Exercise materials >>
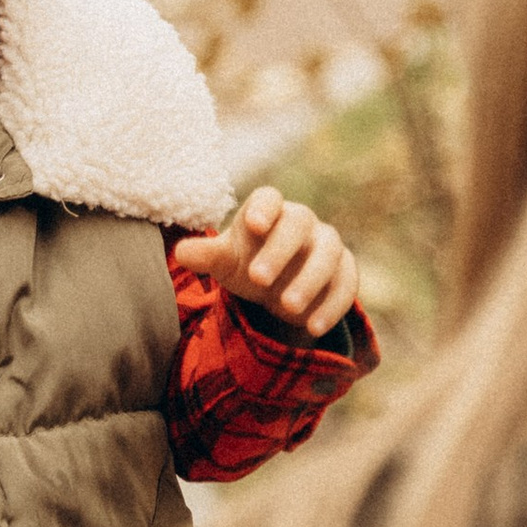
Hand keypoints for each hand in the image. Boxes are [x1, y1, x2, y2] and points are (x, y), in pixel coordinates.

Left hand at [173, 188, 359, 337]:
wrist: (277, 286)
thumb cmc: (247, 263)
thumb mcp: (225, 262)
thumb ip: (207, 256)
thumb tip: (180, 254)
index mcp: (269, 210)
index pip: (269, 198)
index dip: (263, 208)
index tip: (253, 224)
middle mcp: (302, 221)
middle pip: (298, 224)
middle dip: (279, 251)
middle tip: (258, 280)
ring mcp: (327, 244)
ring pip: (328, 254)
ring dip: (309, 280)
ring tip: (286, 308)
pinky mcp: (345, 271)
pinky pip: (346, 284)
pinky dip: (333, 306)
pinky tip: (313, 327)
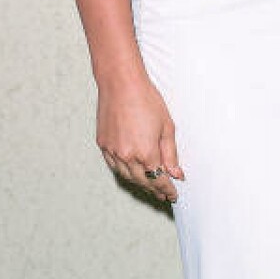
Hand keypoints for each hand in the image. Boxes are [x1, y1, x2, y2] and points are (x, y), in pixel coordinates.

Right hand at [97, 71, 184, 201]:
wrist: (121, 83)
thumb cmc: (147, 100)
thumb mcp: (167, 126)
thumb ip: (170, 154)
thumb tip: (176, 174)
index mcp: (146, 152)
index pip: (158, 179)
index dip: (167, 189)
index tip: (173, 195)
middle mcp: (127, 155)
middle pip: (142, 181)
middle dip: (154, 190)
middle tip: (163, 194)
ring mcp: (112, 151)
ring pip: (126, 176)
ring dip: (139, 183)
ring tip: (149, 186)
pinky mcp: (102, 144)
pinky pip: (114, 165)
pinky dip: (124, 172)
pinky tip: (132, 173)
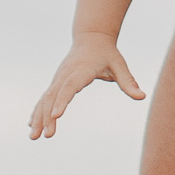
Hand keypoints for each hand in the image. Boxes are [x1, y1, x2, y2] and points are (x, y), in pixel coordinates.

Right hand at [30, 35, 144, 138]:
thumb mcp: (119, 66)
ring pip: (45, 99)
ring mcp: (58, 78)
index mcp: (81, 70)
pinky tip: (32, 126)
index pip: (70, 87)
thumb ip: (129, 82)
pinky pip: (45, 98)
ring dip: (38, 117)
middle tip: (46, 135)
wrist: (91, 38)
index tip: (56, 116)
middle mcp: (66, 74)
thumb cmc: (107, 54)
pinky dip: (38, 111)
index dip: (62, 101)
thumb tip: (141, 97)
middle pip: (53, 96)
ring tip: (33, 137)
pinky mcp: (56, 82)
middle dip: (47, 116)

Activity >>
The entries above must be restated exactly in the answer, and the pictures left out.

Finished task >>
Hand keypoints for each hand in the image. Boxes are [x1, y1, x2, y2] and points are (x, y), in pixel coordinates.

Left hand at [173, 188, 359, 337]:
wrist: (277, 286)
thumb cmc: (247, 263)
thumb mcp: (225, 262)
thumb ip: (207, 256)
thumb tip: (180, 254)
index mcp: (269, 210)
index pip: (269, 198)
index dip: (263, 208)
index tip: (253, 224)
middle mcp: (302, 221)
middle pip: (298, 224)
middle dip: (279, 251)
middle tip: (258, 280)
ring mcp: (327, 244)
ring pip: (328, 254)
ring dip: (309, 280)
ring tip: (286, 308)
pinky mcp: (345, 271)
pinky pip: (346, 284)
pinky dip: (333, 306)
pinky tip: (313, 327)
Hand keypoints for each hand in the image. Boxes are [x1, y1, x2, y2] and points are (x, y), in pixel coordinates.

Right hand at [97, 71, 184, 201]:
wrist: (121, 83)
thumb cmc: (147, 100)
thumb mcp: (167, 126)
thumb ip: (170, 154)
thumb tip: (176, 174)
index mcp: (146, 152)
index pip: (158, 179)
index dip: (167, 189)
index tip: (173, 195)
middle mcp: (127, 155)
middle pip: (142, 181)
middle dip: (154, 190)
middle tip: (163, 194)
ring mcp: (112, 151)
ring pip: (126, 176)
ring dip: (139, 183)
ring tip: (149, 186)
pinky mcp: (102, 144)
pinky pip: (114, 165)
pinky dip: (124, 172)
pinky tip: (132, 173)
Hand keypoints for each hand in the image. Boxes are [x1, y1, x2, y2] and points are (x, y), in pixel coordinates.

Right hand at [30, 35, 144, 138]:
thumb mcp: (119, 66)
ring pip: (45, 99)
ring mcp: (58, 78)
index mcp: (81, 70)
pinky tip: (32, 126)
index pip: (70, 87)
thumb ip: (129, 82)
pinky pip: (45, 98)
ring dip: (38, 117)
middle tip: (46, 135)
wrist: (91, 38)
index tip: (56, 116)
middle mcp: (66, 74)
thumb cmc: (107, 54)
pinky dip: (38, 111)
index dip: (62, 101)
thumb tip: (141, 97)
middle pip: (53, 96)
ring tip: (33, 137)
pinky mcp: (56, 82)
middle dip: (47, 116)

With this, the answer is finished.